Version actuelle en date du 20 août 2012 à 17:41

[I,122] ANNE BINSIA OU DE BINS DEMOISELLE D'ANVERS.

BALTASAR Comte de Chastillon celebre dans ses écrits la belle Hyppolite Dame Italienne. Olimpia Morata de Ferrare femme sçavante, mais grande heretique, est bien louée par le Ferrarois. Lucain nous a vanté Polla Argentaria. Le grand Scevole ou Gaucher de Sainte Marthe a donné place dans ses beaux Eloges des hommes illustres de nostre France aux Dames des Roches de Poitiers mere et fille. Le Pere de l'eloquence Latine vante ces Dames Romaines les Lelies, les Muties, les Licinies, et Cornelie mere des Gracches. C'est pourquoy il ne faut pas s'estonner si cette docte et chaste fille d'Anvers Anne de Bins ou Binsia, a receu cet honneur d'estre rangée parmy les sçavans et illustres Ecrivains de la Flandre ou des Païs-bas, par ces trois sçavans hommes, Aubert le Mire Doyen de l'Eglise de Nostre-Dame d'Anvers, et Maistre de la Chapelle de l'Infante Elizabet Claire Eugenie d'Espagne, Valere André de Dessels en Brabant, l'un des premiers jurisconsultes de l'Université de Louvain, la premiere Academie des Païs-bas, et François Sivvert d'Anvers le compatriote d'Anne.
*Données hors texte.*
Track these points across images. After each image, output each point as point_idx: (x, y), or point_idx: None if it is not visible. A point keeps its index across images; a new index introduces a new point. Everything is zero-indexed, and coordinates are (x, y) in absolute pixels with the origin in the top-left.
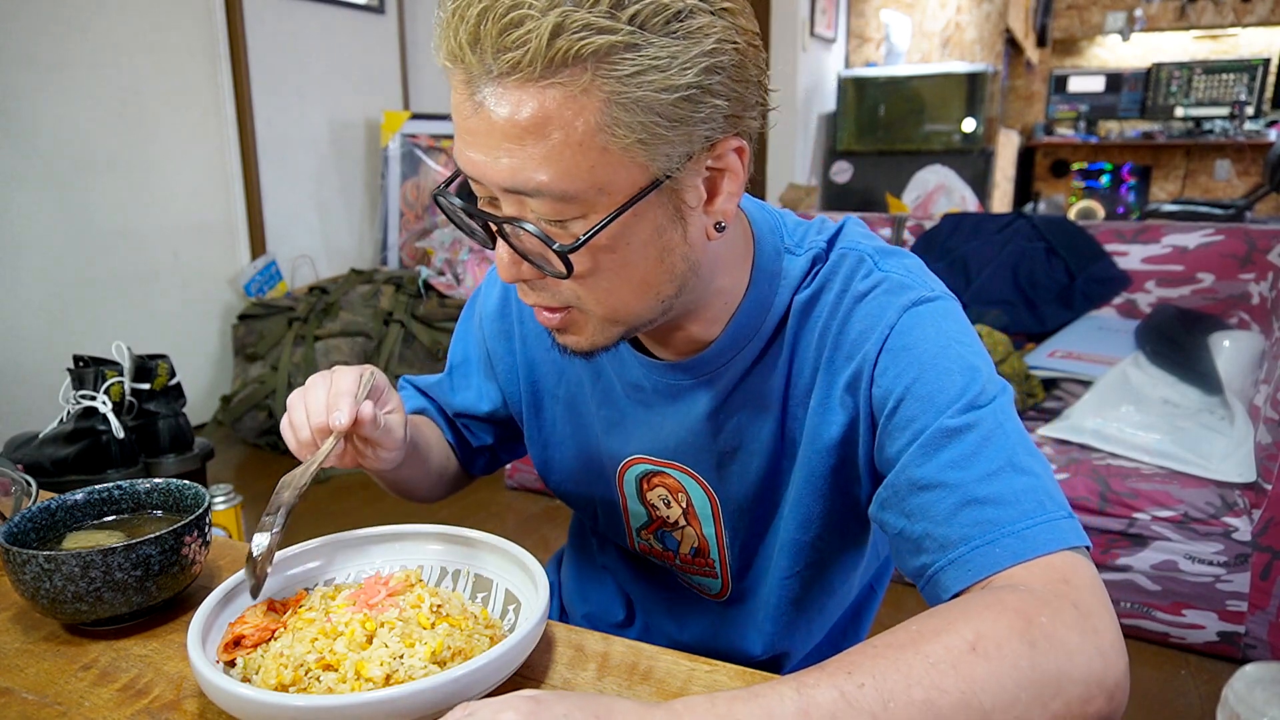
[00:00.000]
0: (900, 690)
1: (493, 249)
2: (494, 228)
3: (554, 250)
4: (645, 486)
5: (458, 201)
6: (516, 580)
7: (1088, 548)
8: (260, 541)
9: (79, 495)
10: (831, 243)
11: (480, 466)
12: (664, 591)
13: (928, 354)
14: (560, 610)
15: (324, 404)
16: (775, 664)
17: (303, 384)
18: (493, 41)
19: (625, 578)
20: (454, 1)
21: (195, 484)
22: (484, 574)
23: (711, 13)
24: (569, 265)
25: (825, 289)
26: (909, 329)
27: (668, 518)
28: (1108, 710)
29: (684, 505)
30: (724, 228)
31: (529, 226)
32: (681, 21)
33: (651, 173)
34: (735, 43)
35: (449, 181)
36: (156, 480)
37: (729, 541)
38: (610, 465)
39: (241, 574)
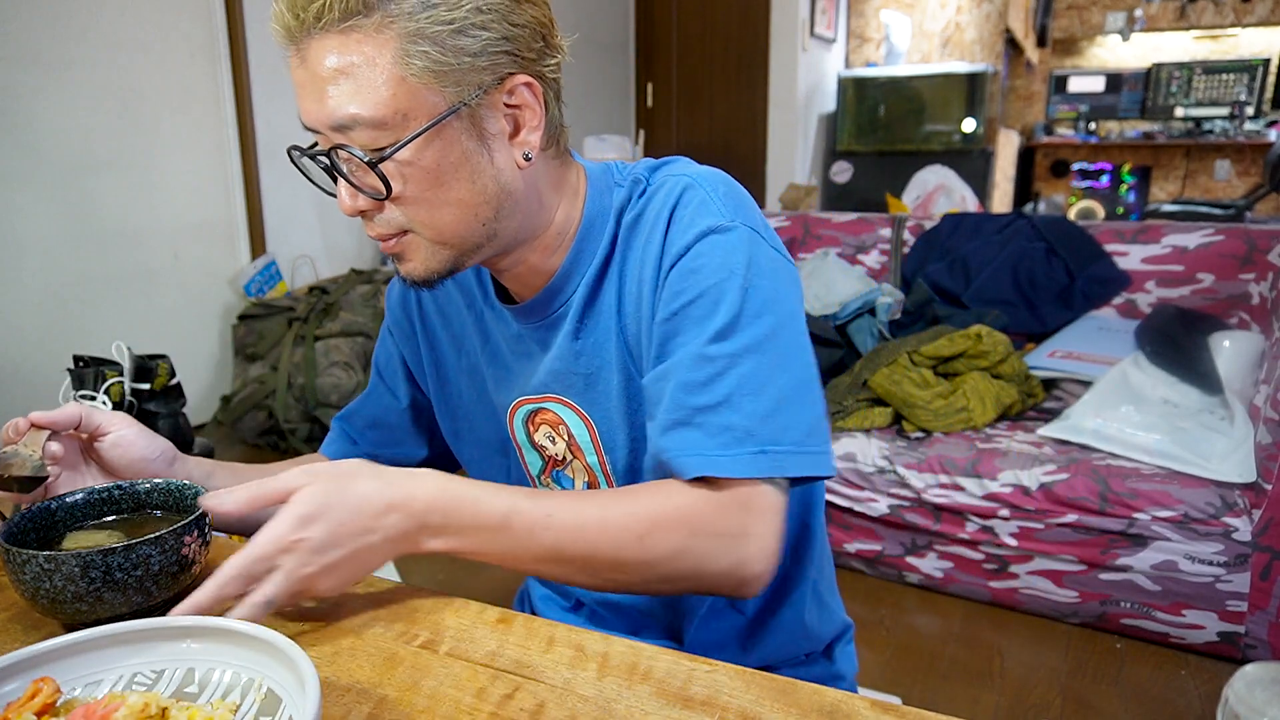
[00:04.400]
0: (570, 517)
1: (334, 195)
2: (326, 165)
3: (367, 163)
4: (531, 428)
5: (301, 148)
6: (280, 677)
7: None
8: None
9: (79, 495)
10: (655, 170)
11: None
12: None
13: (708, 280)
14: (531, 609)
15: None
16: (734, 609)
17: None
18: (301, 3)
19: None
20: None
21: (195, 484)
22: (247, 673)
23: None
24: (386, 183)
25: (648, 208)
26: (700, 254)
27: (556, 455)
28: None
29: (566, 438)
30: (530, 157)
31: (351, 149)
32: None
33: (449, 100)
34: None
35: (312, 146)
36: (156, 480)
37: (612, 467)
38: (501, 417)
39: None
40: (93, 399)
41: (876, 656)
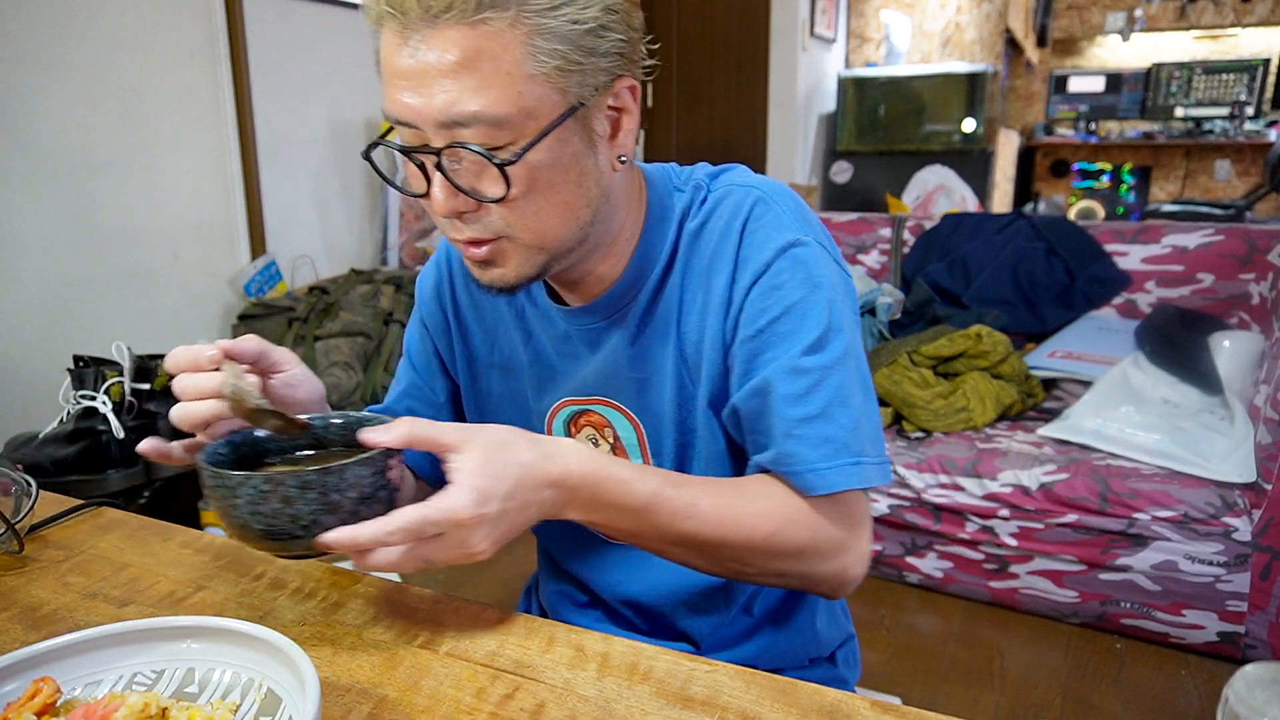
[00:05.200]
0: (710, 508)
1: (421, 195)
2: (431, 163)
3: (495, 164)
4: (573, 429)
5: (391, 144)
6: (280, 678)
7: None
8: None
9: (260, 432)
10: (715, 178)
11: (426, 470)
12: (605, 546)
13: (792, 296)
14: (541, 612)
15: (186, 354)
16: (740, 586)
17: None
18: None
19: (569, 550)
20: None
21: (378, 413)
22: (247, 674)
23: None
24: (508, 182)
25: (712, 218)
26: (782, 270)
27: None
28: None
29: (611, 440)
30: (625, 160)
31: (473, 146)
32: None
33: (569, 100)
34: None
35: (378, 142)
36: (343, 414)
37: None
38: (540, 418)
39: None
40: (93, 399)
41: (876, 656)
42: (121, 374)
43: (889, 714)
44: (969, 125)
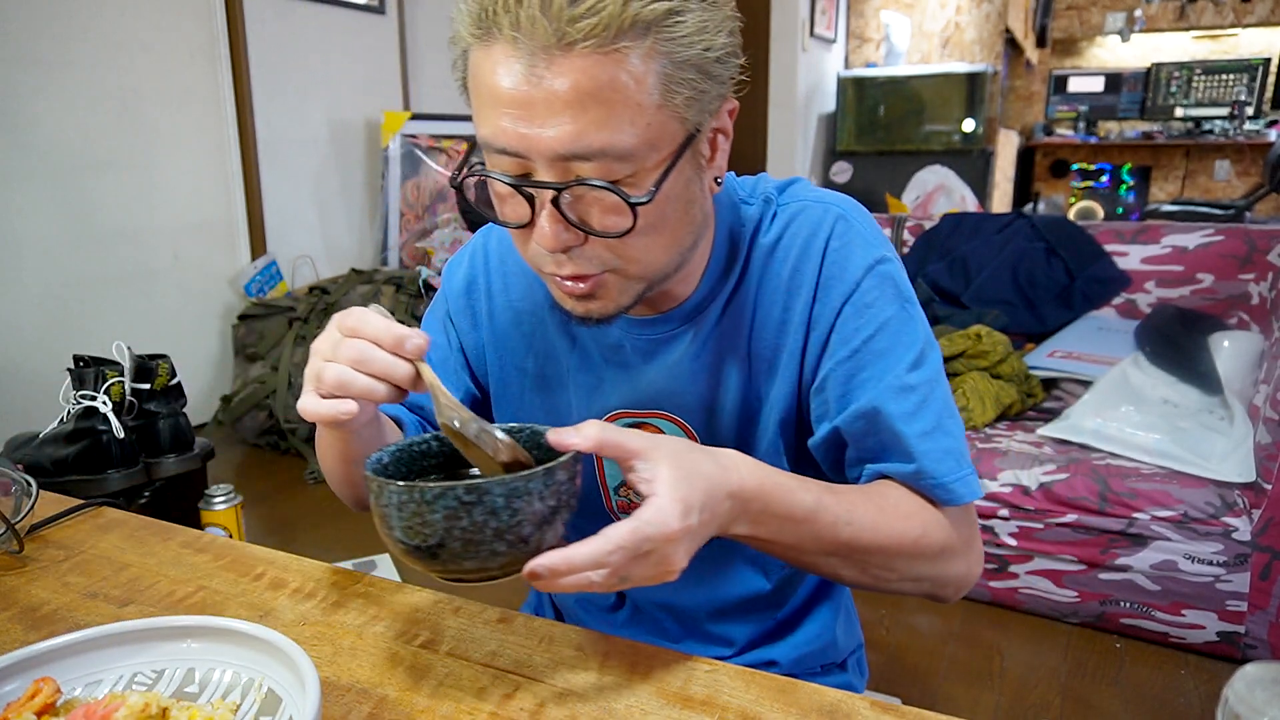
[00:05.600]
0: (866, 516)
1: (521, 227)
2: (547, 198)
3: (630, 204)
4: None
5: (502, 177)
6: (280, 678)
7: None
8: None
9: (429, 439)
10: (782, 191)
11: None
12: None
13: (885, 313)
14: (554, 611)
15: (389, 329)
16: (782, 595)
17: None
18: (565, 11)
19: None
20: None
21: (529, 425)
22: (247, 674)
23: None
24: (635, 219)
25: (786, 234)
26: (871, 289)
27: None
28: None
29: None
30: (721, 181)
31: (602, 184)
32: None
33: (687, 128)
34: (737, 10)
35: (462, 165)
36: (517, 424)
37: None
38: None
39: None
40: (93, 399)
41: (876, 656)
42: (122, 374)
43: (889, 714)
44: (969, 125)
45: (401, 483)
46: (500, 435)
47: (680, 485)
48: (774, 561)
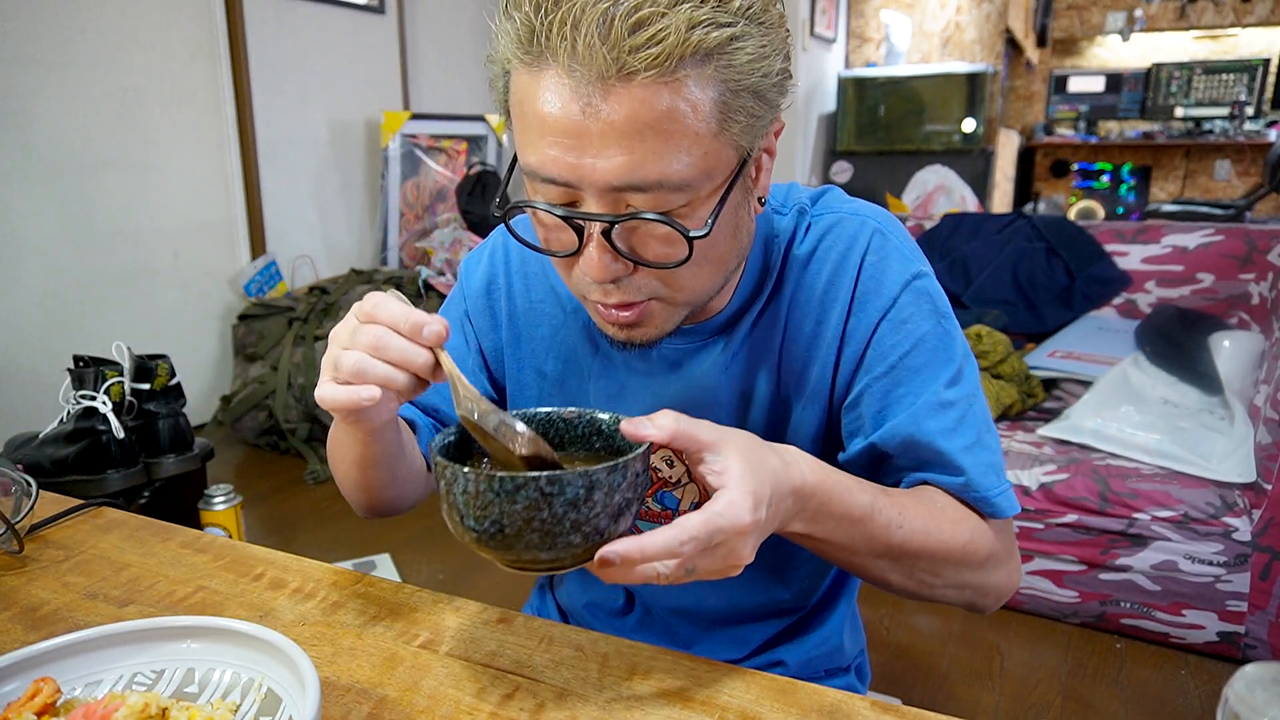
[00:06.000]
0: (917, 518)
1: (568, 255)
2: (599, 229)
3: (688, 238)
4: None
5: (553, 209)
6: (280, 678)
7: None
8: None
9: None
10: (815, 201)
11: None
12: None
13: (922, 328)
14: (560, 614)
15: (407, 315)
16: (798, 604)
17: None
18: (625, 40)
19: None
20: (554, 1)
21: (610, 412)
22: (247, 674)
23: (777, 2)
24: (691, 251)
25: (821, 246)
26: (908, 304)
27: (669, 478)
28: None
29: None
30: (763, 200)
31: (651, 215)
32: (768, 11)
33: (740, 154)
34: (788, 29)
35: (504, 194)
36: (575, 409)
37: None
38: None
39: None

Ce n'est pas sans sujet qu'ils luy ont consacré un Eloge dans leurs oeuvres: car elle le merite autant, et mesme à meilleur titre que plusieurs hommes illustres, ausquels ils ont donné place et rang honorable dans leurs Eloges et Bibliotheques. Cette fille s'est rendue d'autant plus admirable entre toutes les filles et les femmes de la belle ville d'Anvers, l'oeil des dix-sept Provinces, le sejour de Mercure, et les delices de ces contrées Septentrionales, que les [123] Dames de cette celebre et renommée Cité, excellent entre toutes celles des autres villes de ces Provinces là: car elle estoit sçavante par dessus le commun et l'ordinaire des doctes de son sexe, douée d'un jugement admirable, et qu'on ne sçauroit assez louer pour la candeur de ses moeurs, son affection à la defense de l'Eglise Catholique, Apostolique et Romaine, ferme non seulement en sa Religion, mais zelée en la vraye pieté; laquelle prit un grand soin à enseigner les lettres, les bonnes moeurs, et la devotion à plusieurs jeunes filles et Demoiselles.
Cette honneste fille voyant que les heresies de Luther et de Calvin se répandoient dans le Duché de Brabant, le Comté de Flandre et par les autres Provinces, au grand dommage des Païs-bas (car ces nouvelles heresies ont ruiné tous les Estats,les Royaumes et les Empires où elles se sont glissées) écrivit plusieurs Livres contre les erreurs naissantes en vers Teutoniques ou Flamans; par la lecture desquels un grand nombre de Catholiques sont demeurez fermes et constans en l'ancienne et vraye Religion Catholique et orthodoxe, et une partie de ceux qui avoient suivy les nouvelles opinions des Sectaires sont rentrez en l'Eglise qu'ils avoient quittée. Gilles Eucharius homme docte natif de Gand a mis et tourné en Latin les poësies de cette Sapho de nos jours, et seconde Eudoxia ou Proba Falconia, et les fit imprimer à Anvers l'an 1581. Et l'on voit ce distique dans les Athenes Belgiques de François Sivvert en l'honneur de cette sage et sçavante fille.
Arte pares Lesbis Sapho et mea Binsia, distant
Hoc solo, vitia haec dedocet, illa docet.
Le voicy mis en nostre langue.
Binse et Sapho d'un pareil artifice
Par les vers se font admirer,
Un seul point les fait differer,
Binse fait detester le vice,
Et Sapho le fait desirer.

Anne de Bins est encore louable de ce qu'elle est demeurée fille, ayant choisi pour Epoux et donné sa foy à celuy qui est la fleur des champs, le lis des valées, la couronne [124] des Vierges, le salut de ses Amans par sa grace, et l'amour des sauvez en la gloire.